B2B VIRTUAL SHOWROOM
Covid-19 didn’t just kill fashion shows, it also made the highly exclusive showroom appointments with buyers which was often the only chance for a brand to connect with major stockists and retailers impossible. Meanwhile, trade shows, garment fairs and physical appointments which were important for brands to get new business from brands also went absent.
While the concept of a Virtual Showroom has existed for some time. A new era for B2B virtual fashion showrooms might be here. Brands are tapping into 3D product design and high-quality video content to make virtual buying much easier!
WFX Virtual Showroom supports not just 2D, 3D product images, illustrations and videos but even allows brands/manufacturers to communicate directly with buyers, discuss sample iterations and place bulk orders within the same platform. WFX Showroom allows brands to integrate their PLM or ERP system to directly extract product spec sheets and other information into the showroom.
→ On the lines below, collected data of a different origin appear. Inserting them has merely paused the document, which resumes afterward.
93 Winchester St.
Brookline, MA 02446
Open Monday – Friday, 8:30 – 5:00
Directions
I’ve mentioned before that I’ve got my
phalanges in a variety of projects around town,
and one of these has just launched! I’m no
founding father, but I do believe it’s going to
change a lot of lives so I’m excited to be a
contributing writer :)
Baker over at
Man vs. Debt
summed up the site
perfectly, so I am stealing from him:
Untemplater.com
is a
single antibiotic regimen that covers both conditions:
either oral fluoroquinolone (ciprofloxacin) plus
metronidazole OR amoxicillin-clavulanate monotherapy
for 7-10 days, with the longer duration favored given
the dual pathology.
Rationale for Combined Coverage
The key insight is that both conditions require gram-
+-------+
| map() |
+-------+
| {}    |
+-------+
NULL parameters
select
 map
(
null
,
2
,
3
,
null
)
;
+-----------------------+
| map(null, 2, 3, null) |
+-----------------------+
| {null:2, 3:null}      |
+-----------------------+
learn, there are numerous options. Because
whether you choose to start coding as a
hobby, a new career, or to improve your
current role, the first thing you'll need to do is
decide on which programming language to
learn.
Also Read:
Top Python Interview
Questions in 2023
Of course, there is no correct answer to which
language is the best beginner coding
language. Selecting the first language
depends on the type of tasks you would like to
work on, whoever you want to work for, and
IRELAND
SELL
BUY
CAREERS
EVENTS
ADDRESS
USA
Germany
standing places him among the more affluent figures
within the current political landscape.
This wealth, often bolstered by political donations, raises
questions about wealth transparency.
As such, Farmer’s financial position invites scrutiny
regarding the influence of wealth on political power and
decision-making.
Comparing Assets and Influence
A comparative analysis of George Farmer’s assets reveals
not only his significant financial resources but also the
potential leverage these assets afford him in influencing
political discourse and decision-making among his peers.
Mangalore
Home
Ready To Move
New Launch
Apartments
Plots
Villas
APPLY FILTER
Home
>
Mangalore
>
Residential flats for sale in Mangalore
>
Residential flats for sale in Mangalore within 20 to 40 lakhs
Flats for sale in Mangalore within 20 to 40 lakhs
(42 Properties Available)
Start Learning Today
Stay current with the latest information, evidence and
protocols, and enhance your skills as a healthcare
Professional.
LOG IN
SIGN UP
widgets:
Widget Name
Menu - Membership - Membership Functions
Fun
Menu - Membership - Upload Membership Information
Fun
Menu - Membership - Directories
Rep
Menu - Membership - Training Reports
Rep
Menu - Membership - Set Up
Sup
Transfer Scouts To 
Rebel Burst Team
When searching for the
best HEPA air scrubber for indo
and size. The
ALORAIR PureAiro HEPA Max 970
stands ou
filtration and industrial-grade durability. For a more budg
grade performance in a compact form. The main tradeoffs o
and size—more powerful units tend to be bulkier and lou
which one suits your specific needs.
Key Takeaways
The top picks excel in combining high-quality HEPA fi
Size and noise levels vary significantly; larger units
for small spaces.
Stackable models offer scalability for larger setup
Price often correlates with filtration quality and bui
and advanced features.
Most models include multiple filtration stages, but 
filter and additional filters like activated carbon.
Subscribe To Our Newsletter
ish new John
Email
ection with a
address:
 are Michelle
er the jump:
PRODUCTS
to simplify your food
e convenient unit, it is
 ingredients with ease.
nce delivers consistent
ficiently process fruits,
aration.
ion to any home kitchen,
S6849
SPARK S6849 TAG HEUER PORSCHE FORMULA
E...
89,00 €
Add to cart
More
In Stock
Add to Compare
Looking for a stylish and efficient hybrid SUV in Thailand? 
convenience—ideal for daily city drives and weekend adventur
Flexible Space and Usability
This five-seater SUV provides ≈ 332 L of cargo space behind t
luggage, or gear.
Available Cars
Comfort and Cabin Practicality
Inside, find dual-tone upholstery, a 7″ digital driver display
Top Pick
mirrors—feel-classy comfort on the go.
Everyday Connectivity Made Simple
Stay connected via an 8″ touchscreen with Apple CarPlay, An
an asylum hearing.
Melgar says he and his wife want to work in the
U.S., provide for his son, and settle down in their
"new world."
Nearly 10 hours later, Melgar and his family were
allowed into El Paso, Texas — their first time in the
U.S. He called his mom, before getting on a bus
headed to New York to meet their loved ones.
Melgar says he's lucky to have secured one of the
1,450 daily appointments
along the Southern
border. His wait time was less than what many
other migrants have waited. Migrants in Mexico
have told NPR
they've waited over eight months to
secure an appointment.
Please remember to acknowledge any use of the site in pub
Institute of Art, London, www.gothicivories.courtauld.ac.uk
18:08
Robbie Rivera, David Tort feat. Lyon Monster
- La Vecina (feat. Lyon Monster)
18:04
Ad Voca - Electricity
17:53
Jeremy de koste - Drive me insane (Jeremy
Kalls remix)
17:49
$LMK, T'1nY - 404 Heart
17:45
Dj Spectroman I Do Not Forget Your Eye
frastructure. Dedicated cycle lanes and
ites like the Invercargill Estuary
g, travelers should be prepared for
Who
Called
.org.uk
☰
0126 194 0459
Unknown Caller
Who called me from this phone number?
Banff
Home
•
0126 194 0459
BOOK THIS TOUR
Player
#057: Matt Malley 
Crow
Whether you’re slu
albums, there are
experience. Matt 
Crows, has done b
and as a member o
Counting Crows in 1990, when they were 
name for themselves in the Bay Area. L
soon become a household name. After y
With WFX, brands can design inspirational showroom pages, create customized collections and invite each buyer through a secure link. For buyers, this means they can place orders anytime and from anywhere without spending a bomb on travel. For brands, virtual showrooms empower them with access to powerful analytics and data that’s impossible to capture through physical showroom visits. They can tap into powerful metrics such as “click through rate”, “browse through rates”, “enquiry and sample hit rates” to better plan their future lines.
-
In conclusion
For the fashion industry, the shift to digital and 3D-design has opened a whole new world of business possibilities that have made the design, creation and marketing of clothes easier than ever before. And if our predictions are correct, then this means fashion designers will have to adapt their roles within their companies, keeping up with new trends in fashion and technology alike—not to mention integrate these latest innovations into their daily workflow.